Similarly, during the "Mute All" moment at Beyoncé concerts, fans have started to pass out printed instructions for how to mute. The Mute All moment isn’t just a shared moment of focus, it too is giving fans a way to connect with and to each other. During transitional breaks throughout the show, sections of the stadium have been seen coordinating practice rounds. "It was the most fun and nerve-wracking collective group project I've ever been a part of," a friend said. 

7) They create a temporary alternative world. 

Taylor, Beyoncé, and Greta are not just giving us a shared context for connecting and gathering and meme-ing. Each piece of art is specific, disputable, and has a point of view – about what the world could be like, about the values they’re for and against, about how a group of 90,000 strangers can treat one another with kindness and joy. 

In a recent interview, Greta Gerwig described her hope for Barbie to be "an invitation for everyone to be part of the party and let go of the things that aren’t necessarily serving us as either women or men."

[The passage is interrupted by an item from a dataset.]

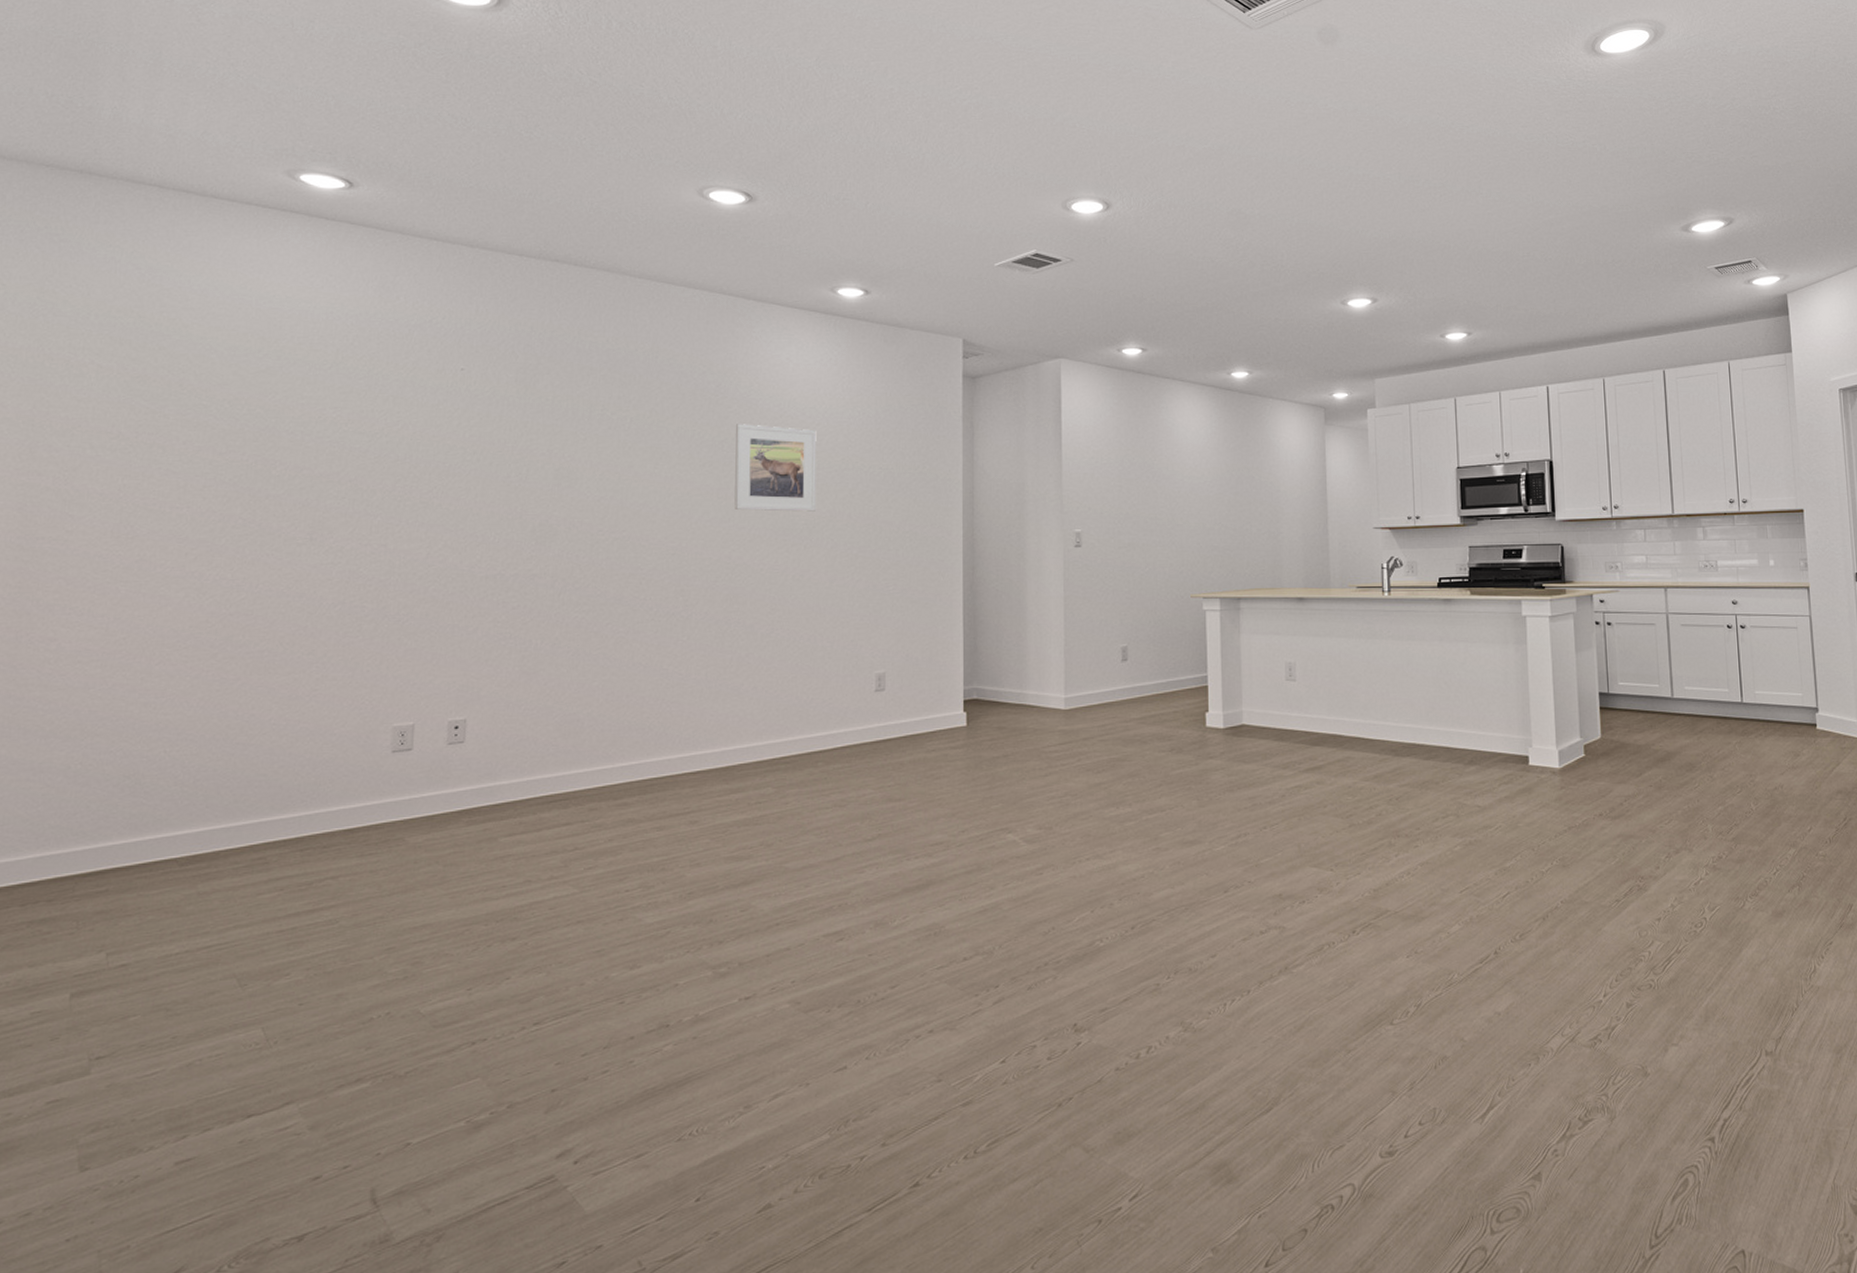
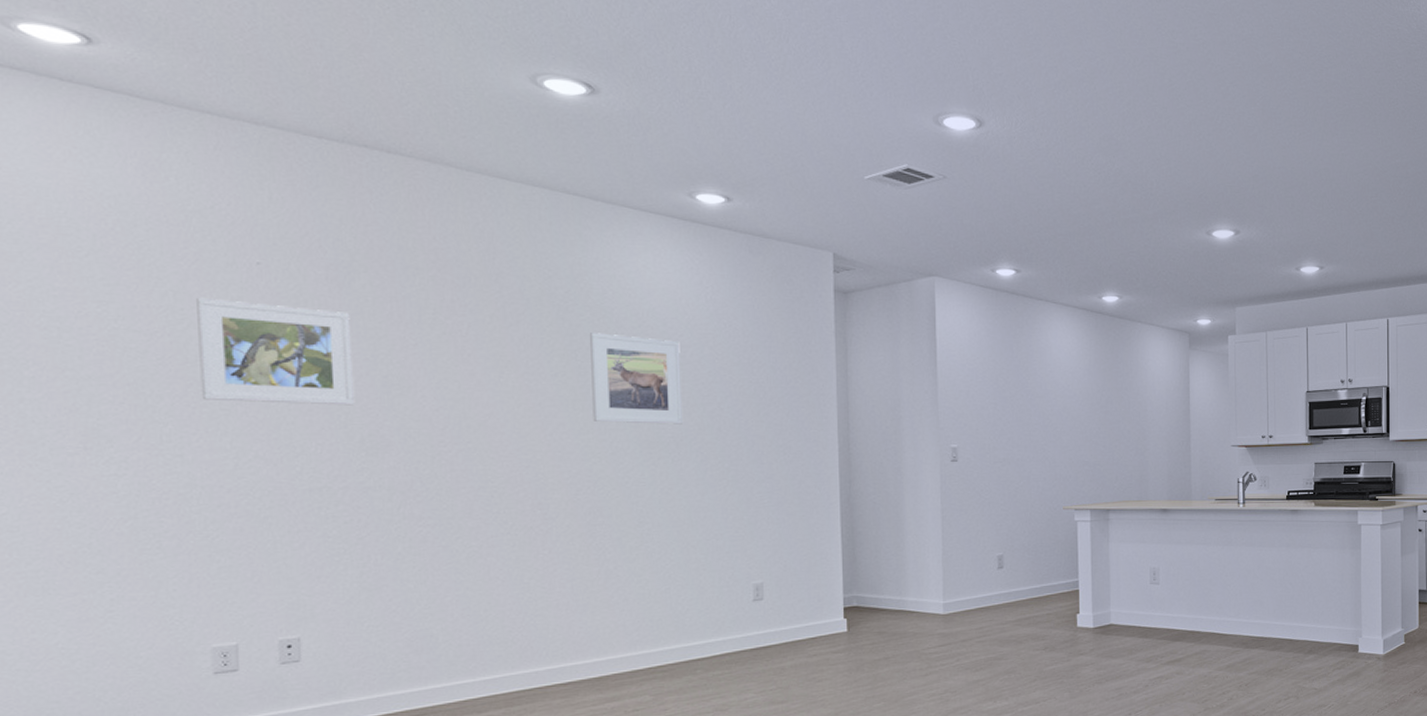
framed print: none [406,401,532,497] -> present [197,297,355,406]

After attending Beyoncé’s DC concert, Cunningham reflected, "In the stadium, everyone was free to be themselves, celebrated and loved from the stage to the seats." She closed with a blessing: "May every place we inhabit be that free because we make it so."

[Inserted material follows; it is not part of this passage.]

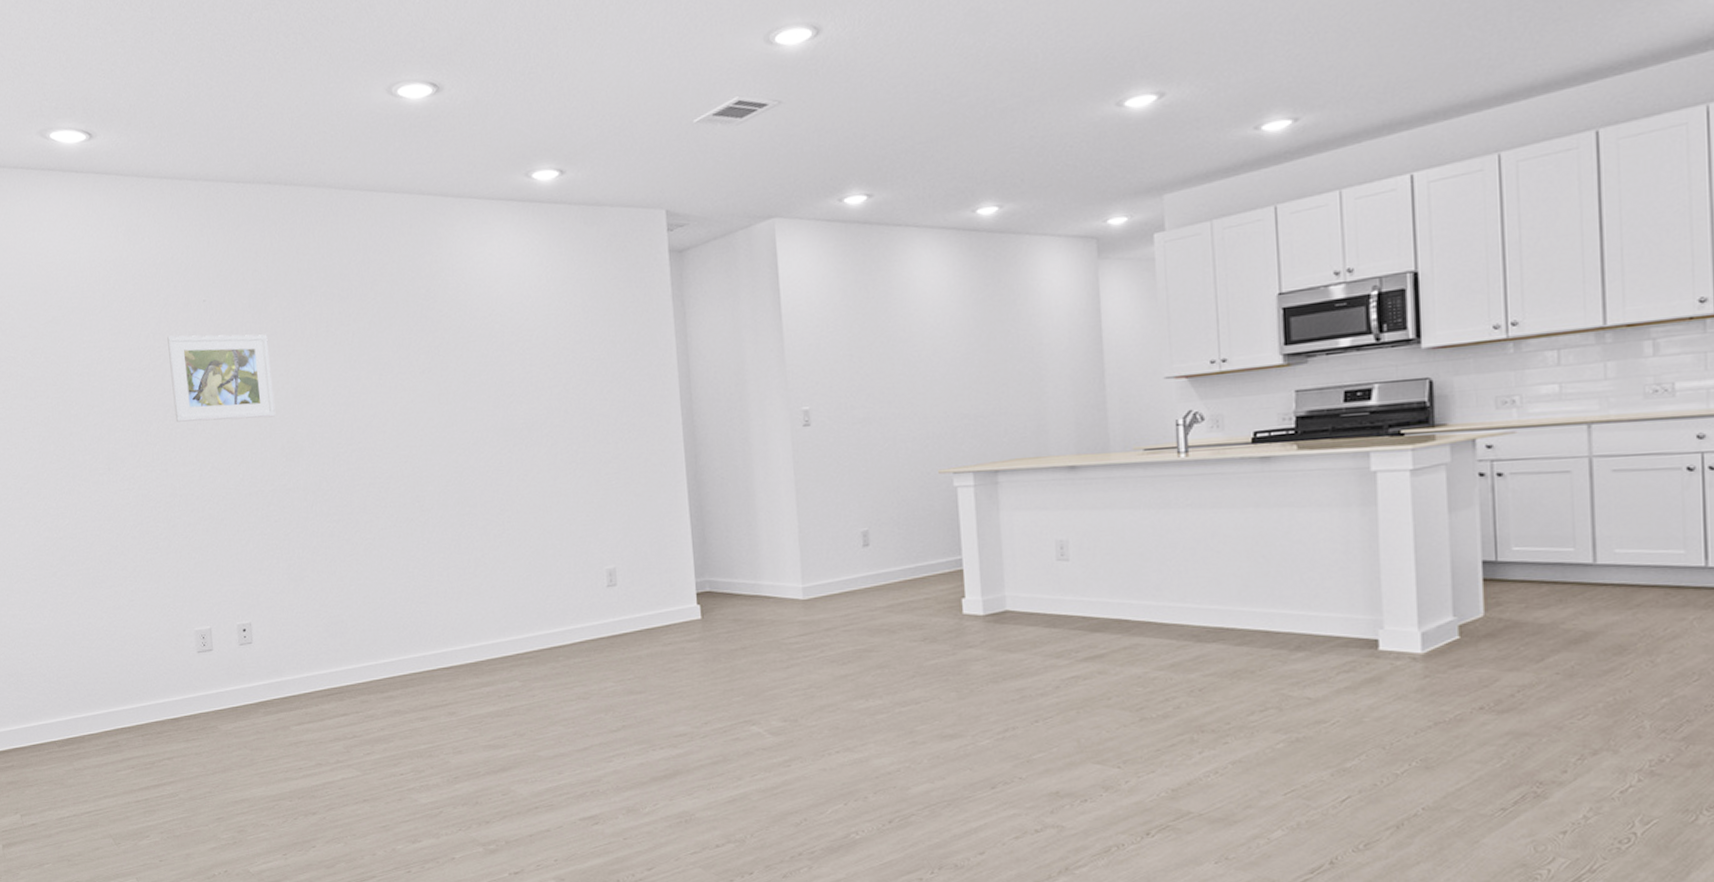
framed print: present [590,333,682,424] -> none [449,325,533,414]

Experiencing these temporary alternative worlds makes us question and re-consider and daydream about how else we might live — individually and collectively. 

As we leave the stadiums and movie theaters and parking lots, as with the best gatherings, we begin to wonder: if it was possible here, where else might we create anew? 

As always, 
Priya


ICYMI

Healthier Together with Liz Moody

Earlier this summer, I was a guest on Liz Moody's podcast, Healthier Together, to discuss the secret to finding your people and having more meaningful gatherings. You can listen to it here.

Inspirations

In Fragments 
After inheriting his family’s farm in Vermont, which was clouded by memories of alcoholism, trauma, and abuse, Jonathan Harris performed a series of 21 rituals to "heal and transform" the space, which he documented in his 2021 film In Fragments. You can explore the 21 rituals here.

Workplace Mental Health
U.S. Surgeon General Vivek Murthy’s office recently released a 30-page "Framework for Workplace Mental Health and Well-Being," centered around five pillars for health: protection from harm, mattering at work, opportunity for growth, connection, and community, and work-life harmony. 

Keith Jarrett
Writer Robert Doerschuk recently republished his 1986 interviews with jazz legend Keith Jarrett on Substack. I grew up listening to Jarrett’s Köln concert album with my mother on repeat. Jarrett was a particular gatherer. As Doerschuk writes, Jarrett "would frequently stop whatever he was playing to scold someone in the audience for daring to cough or otherwise impair the attentiveness he demanded."